A case against currying

Distinctions: Currying vs Tuples vs Parameter Lists

  • Several commenters argue all three are isomorphic in theory, but many languages treat parameter lists and tuples as distinct constructs (you can’t just pass a tuple where a parameter list is expected).
  • Some see value in treating all functions as single-argument over tuples (cleaner theory, simpler interpreters). Others prefer explicit multi-arg parameter lists for ergonomics and features like named arguments and defaults.
  • There’s debate over whether this third distinction (tuples vs parameter lists) is meaningful or mostly syntactic/ergonomic.

Ergonomics, Readability, and Errors

  • Critics of currying emphasize:
    • Ambiguity at call sites: f a b might be a value or a partially-applied function; you must know the arity from the type.
    • Missing-argument bugs: (f 1 2) instead of (f 1 2 3) silently yields a function; errors surface later and far away.
    • Harder-to-read code in large codebases, especially for newcomers.
  • Supporters value:
    • Concise pipelines and composition without lambdas (e.g., x |> f a b |> g c d).
    • Pointfree style and smoother equational reasoning.
  • Several people favor explicit partial-application syntax (placeholder “holes” like _, $, %, or it) as clearer than implicit currying, while still ergonomic.

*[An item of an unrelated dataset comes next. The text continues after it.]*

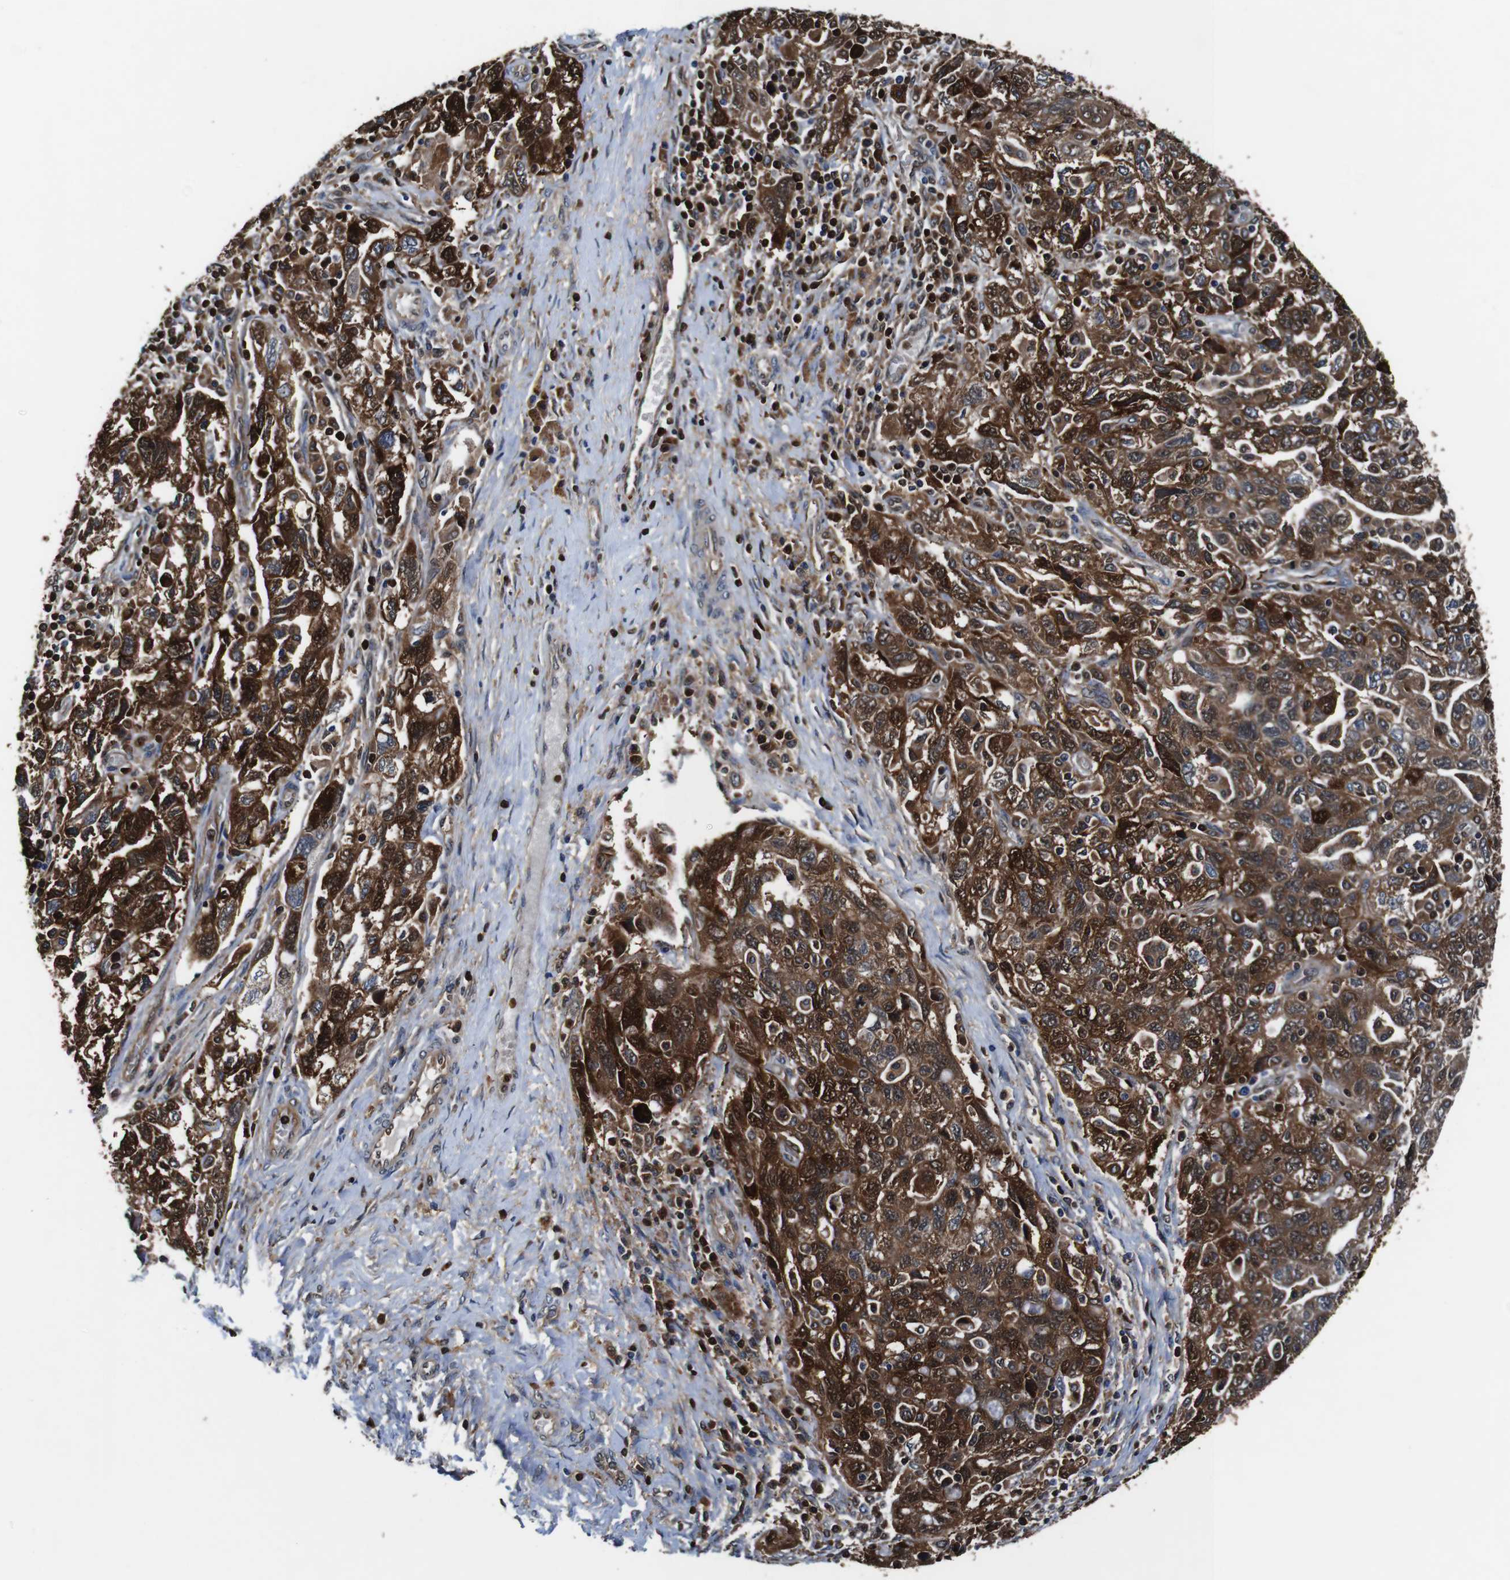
{"staining": {"intensity": "strong", "quantity": ">75%", "location": "cytoplasmic/membranous,nuclear"}, "tissue": "ovarian cancer", "cell_type": "Tumor cells", "image_type": "cancer", "snomed": [{"axis": "morphology", "description": "Carcinoma, NOS"}, {"axis": "morphology", "description": "Cystadenocarcinoma, serous, NOS"}, {"axis": "topography", "description": "Ovary"}], "caption": "Protein expression analysis of human ovarian cancer reveals strong cytoplasmic/membranous and nuclear positivity in about >75% of tumor cells.", "gene": "ANXA1", "patient": {"sex": "female", "age": 69}}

Named Arguments and Business Code

  • Some argue named parameters are generally better in “business” code, reducing positional mistakes.
  • Counterpoints: redundancy when variable names already match parameter names, and friction when domain-specific names differ; features like name elision and “field punning” help but don’t fully resolve the tension.

Performance and Implementation

  • Concerns: extra allocations for tuple-passing, and overhead of currying for every call.
  • Others respond that compilers can and do optimize these patterns heavily; performance downsides are often overstated.

Language Design Experiences

  • Coalton recently removed currying in favor of fixed-arity functions, citing clearer type errors and simplicity.
  • Roc and some others reach similar conclusions: make currying/partial application explicit, not the default.
  • Standard ML and some Scheme/Lisp dialects are cited as examples of tuple-based or explicit-partial-application approaches.
  • Haskell/OCaml users report both powerful abstractions from currying and real-world pain from confusing types and error messages.